Je pense pour ma part qu'on aura tout intérêt à éviter absolument d'utiliser un tel vocabulaire qui, non seulement n'est fondé sur aucune réalité scientifique, mais ne peut que rappeler les moments les moins glorieux de l'_espèce humaine_ (cette dernière expression étant _a priori_ la seule qui soit justifiée, d'un point de vue "scientifique").

Parler de "race", c'est déjà établir une distinction implicite : on sait déjà très bien où cela nous a menés dans le passé...


----------



## LV4-26

Bonjour giusepoegg. Bonjour à tous.

Je pense qu'il pourrait être utile et intéressant de savoir à quelle époque se situe l'action de ce roman. 
J'ai l'impression -- mais je peux me tromper -- que les journalistes n'emploient plus guère ce genre d'expression de nos jours.

Enregistrements issus d'une collection de données
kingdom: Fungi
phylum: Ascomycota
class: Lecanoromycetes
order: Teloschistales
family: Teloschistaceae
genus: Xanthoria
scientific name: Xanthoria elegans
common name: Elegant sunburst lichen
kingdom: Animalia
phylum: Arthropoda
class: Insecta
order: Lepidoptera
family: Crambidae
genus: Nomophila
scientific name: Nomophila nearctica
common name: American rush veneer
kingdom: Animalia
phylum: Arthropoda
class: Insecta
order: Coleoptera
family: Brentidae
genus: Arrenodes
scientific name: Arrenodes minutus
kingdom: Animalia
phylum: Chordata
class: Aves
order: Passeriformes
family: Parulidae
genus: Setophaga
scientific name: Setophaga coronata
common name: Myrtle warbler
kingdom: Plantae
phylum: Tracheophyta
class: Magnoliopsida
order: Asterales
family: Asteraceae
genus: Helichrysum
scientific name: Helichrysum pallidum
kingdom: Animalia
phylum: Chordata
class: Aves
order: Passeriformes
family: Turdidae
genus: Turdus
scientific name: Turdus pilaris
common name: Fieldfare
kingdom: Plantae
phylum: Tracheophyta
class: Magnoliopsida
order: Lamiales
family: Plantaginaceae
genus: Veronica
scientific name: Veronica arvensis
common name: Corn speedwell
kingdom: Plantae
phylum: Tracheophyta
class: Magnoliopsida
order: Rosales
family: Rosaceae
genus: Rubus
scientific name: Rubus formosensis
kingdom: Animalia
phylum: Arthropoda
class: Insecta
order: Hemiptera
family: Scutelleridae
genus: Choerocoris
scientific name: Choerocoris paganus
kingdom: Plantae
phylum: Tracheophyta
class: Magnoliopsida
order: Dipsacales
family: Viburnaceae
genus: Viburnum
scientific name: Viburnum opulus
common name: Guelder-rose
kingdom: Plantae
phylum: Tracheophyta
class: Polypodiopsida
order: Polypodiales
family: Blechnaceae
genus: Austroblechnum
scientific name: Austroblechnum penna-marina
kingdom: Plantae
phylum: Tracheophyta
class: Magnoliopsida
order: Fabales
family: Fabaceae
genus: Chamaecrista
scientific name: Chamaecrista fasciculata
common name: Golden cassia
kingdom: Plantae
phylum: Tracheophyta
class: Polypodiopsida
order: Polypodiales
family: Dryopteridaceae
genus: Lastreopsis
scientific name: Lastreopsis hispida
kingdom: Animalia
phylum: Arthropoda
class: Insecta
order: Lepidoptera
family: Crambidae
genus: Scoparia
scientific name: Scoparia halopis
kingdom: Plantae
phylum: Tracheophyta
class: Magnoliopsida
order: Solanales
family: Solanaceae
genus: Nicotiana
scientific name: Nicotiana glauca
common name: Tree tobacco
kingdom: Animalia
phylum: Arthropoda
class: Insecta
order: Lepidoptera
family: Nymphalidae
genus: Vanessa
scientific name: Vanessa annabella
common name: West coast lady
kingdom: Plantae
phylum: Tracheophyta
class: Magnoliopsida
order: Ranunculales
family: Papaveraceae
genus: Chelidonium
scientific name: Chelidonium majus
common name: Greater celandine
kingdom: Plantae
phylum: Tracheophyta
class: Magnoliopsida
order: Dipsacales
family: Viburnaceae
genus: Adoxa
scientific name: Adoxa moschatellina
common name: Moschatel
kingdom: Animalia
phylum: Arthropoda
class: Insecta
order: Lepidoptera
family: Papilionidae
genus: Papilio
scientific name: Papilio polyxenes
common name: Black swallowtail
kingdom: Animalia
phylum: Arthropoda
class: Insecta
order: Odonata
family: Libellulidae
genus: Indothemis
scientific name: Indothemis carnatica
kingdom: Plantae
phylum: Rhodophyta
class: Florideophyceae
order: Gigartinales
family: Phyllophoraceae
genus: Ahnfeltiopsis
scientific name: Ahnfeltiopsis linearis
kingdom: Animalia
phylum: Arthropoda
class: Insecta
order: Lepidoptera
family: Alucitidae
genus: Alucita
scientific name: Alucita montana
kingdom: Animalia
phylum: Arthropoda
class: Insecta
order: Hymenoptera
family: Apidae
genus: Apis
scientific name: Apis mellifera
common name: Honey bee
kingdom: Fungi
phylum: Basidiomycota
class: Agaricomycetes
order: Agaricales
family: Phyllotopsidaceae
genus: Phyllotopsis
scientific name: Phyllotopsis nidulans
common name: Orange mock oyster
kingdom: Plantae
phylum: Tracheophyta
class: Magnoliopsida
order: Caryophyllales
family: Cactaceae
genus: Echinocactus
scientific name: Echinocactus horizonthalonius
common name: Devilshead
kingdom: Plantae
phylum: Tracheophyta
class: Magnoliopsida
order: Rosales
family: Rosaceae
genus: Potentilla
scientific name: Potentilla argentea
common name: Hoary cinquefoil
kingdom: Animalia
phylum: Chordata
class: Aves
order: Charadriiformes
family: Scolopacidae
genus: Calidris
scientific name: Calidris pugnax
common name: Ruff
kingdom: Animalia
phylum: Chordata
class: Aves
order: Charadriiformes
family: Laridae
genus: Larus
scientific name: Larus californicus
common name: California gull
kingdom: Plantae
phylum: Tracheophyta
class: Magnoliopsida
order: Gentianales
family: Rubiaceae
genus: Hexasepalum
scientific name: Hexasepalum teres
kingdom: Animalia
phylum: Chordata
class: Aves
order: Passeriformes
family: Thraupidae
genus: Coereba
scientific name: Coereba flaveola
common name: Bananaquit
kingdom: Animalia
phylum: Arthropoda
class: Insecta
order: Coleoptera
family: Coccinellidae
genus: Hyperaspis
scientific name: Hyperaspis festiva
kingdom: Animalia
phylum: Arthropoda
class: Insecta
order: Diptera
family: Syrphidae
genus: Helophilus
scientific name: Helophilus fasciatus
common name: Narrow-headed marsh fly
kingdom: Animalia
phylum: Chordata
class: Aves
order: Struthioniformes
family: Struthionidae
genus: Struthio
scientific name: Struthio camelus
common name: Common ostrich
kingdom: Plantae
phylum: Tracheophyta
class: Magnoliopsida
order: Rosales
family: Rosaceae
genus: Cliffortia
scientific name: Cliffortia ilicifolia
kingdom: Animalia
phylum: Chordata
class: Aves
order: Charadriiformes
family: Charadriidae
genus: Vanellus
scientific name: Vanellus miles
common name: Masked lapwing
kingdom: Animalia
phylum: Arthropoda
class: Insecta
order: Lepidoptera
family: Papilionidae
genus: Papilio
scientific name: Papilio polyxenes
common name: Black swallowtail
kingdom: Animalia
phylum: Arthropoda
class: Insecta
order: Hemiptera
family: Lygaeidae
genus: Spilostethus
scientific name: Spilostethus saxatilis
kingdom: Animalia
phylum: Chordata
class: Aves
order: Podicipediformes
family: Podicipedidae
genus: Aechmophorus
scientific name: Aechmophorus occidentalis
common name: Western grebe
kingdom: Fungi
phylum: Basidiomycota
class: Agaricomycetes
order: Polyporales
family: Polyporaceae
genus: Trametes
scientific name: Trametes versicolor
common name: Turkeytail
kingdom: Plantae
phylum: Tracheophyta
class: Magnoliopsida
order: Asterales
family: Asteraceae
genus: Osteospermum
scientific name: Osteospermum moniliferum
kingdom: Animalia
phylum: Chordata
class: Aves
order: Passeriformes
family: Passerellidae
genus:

■ **Consigne A**
Présente sous forme de tableau Markdown les lignes des enregistrements, du début des enregistrements jusqu'à la ligne contenant "family: Dryopteridaceae" incluse, avec une colonne N° pour le numéro de rang et une colonne Ligne pour son texte, sans les lignes vides.
■ **Consigne B**
Rédige la suite de la discussion de forum sur l'emploi du mot « race », à partir du dernier message affiché.

■ **Corrigé A**
| N° | Ligne |
|---|---|
| 1 | kingdom: Fungi |
| 2 | phylum: Ascomycota |
| 3 | class: Lecanoromycetes |
| 4 | order: Teloschistales |
| 5 | family: Teloschistaceae |
| 6 | genus: Xanthoria |
| 7 | scientific name: Xanthoria elegans |
| 8 | common name: Elegant sunburst lichen |
| 9 | kingdom: Animalia |
| 10 | phylum: Arthropoda |
| 11 | class: Insecta |
| 12 | order: Lepidoptera |
| 13 | family: Crambidae |
| 14 | genus: Nomophila |
| 15 | scientific name: Nomophila nearctica |
| 16 | common name: American rush veneer |
| 17 | kingdom: Animalia |
| 18 | phylum: Arthropoda |
| 19 | class: Insecta |
| 20 | order: Coleoptera |
| 21 | family: Brentidae |
| 22 | genus: Arrenodes |
| 23 | scientific name: Arrenodes minutus |
| 24 | kingdom: Animalia |
| 25 | phylum: Chordata |
| 26 | class: Aves |
| 27 | order: Passeriformes |
| 28 | family: Parulidae |
| 29 | genus: Setophaga |
| 30 | scientific name: Setophaga coronata |
| 31 | common name: Myrtle warbler |
| 32 | kingdom: Plantae |
| 33 | phylum: Tracheophyta |
| 34 | class: Magnoliopsida |
| 35 | order: Asterales |
| 36 | family: Asteraceae |
| 37 | genus: Helichrysum |
| 38 | scientific name: Helichrysum pallidum |
| 39 | kingdom: Animalia |
| 40 | phylum: Chordata |
| 41 | class: Aves |
| 42 | order: Passeriformes |
| 43 | family: Turdidae |
| 44 | genus: Turdus |
| 45 | scientific name: Turdus pilaris |
| 46 | common name: Fieldfare |
| 47 | kingdom: Plantae |
| 48 | phylum: Tracheophyta |
| 49 | class: Magnoliopsida |
| 50 | order: Lamiales |
| 51 | family: Plantaginaceae |
| 52 | genus: Veronica |
| 53 | scientific name: Veronica arvensis |
| 54 | common name: Corn speedwell |
| 55 | kingdom: Plantae |
| 56 | phylum: Tracheophyta |
| 57 | class: Magnoliopsida |
| 58 | order: Rosales |
| 59 | family: Rosaceae |
| 60 | genus: Rubus |
| 61 | scientific name: Rubus formosensis |
| 62 | kingdom: Animalia |
| 63 | phylum: Arthropoda |
| 64 | class: Insecta |
| 65 | order: Hemiptera |
| 66 | family: Scutelleridae |
| 67 | genus: Choerocoris |
| 68 | scientific name: Choerocoris paganus |
| 69 | kingdom: Plantae |
| 70 | phylum: Tracheophyta |
| 71 | class: Magnoliopsida |
| 72 | order: Dipsacales |
| 73 | family: Viburnaceae |
| 74 | genus: Viburnum |
| 75 | scientific name: Viburnum opulus |
| 76 | common name: Guelder-rose |
| 77 | kingdom: Plantae |
| 78 | phylum: Tracheophyta |
| 79 | class: Polypodiopsida |
| 80 | order: Polypodiales |
| 81 | family: Blechnaceae |
| 82 | genus: Austroblechnum |
| 83 | scientific name: Austroblechnum penna-marina |
| 84 | kingdom: Plantae |
| 85 | phylum: Tracheophyta |
| 86 | class: Magnoliopsida |
| 87 | order: Fabales |
| 88 | family: Fabaceae |
| 89 | genus: Chamaecrista |
| 90 | scientific name: Chamaecrista fasciculata |
| 91 | common name: Golden cassia |
| 92 | kingdom: Plantae |
| 93 | phylum: Tracheophyta |
| 94 | class: Polypodiopsida |
| 95 | order: Polypodiales |
| 96 | family: Dryopteridaceae |

■ **Corrigé B**
La seule question qui ait une quelconque utilité pour sa traduction est de savoir si, oui ou non, on imagine la présentatrice du 20 heures de France 2, par exemple, utiliser cette formule. Personnellement, je n'en suis pas sûr du tout.


----------



## Nicomon

Et si l'auteur avait écrit « _deux *hommes* de race noire _», est-ce que ça vous choquerait aussi ?

Perso, dans ce contexte, je trouve que c'est *individus* qui n'est pas neutre. 
_Deux individus de race blanche _me semblerait plus péjoratif que _deux hommes de race noire. 

_Je pense comme kabukki, Marie3933 et Comtois que _race noire_ est plutôt neutre. Sinon, il faudrait aussi éviter de dire_ race blanche/race aryenne, _etc. 
Mais ce n'est pas en éliminant le mot qu'on éliminera la discrimination. J'écris discrimination, tout court, parce qu'évidemment si le mot _race_ est tabou, je suppose qu'en principe on ne devrait pas dire non plus _racial(e)/racisme/raciste_, qui en sont dérivés. 

Par ailleurs, on peut ne pas aimer le mot _race _au point de vouloir le rayer du vocabulaire_, _le fait demeure que c'est ce que l'auteur a écrit. 
Faut-il d'abord réécrire le français pour ensuite le traduire? Je ne crois pas.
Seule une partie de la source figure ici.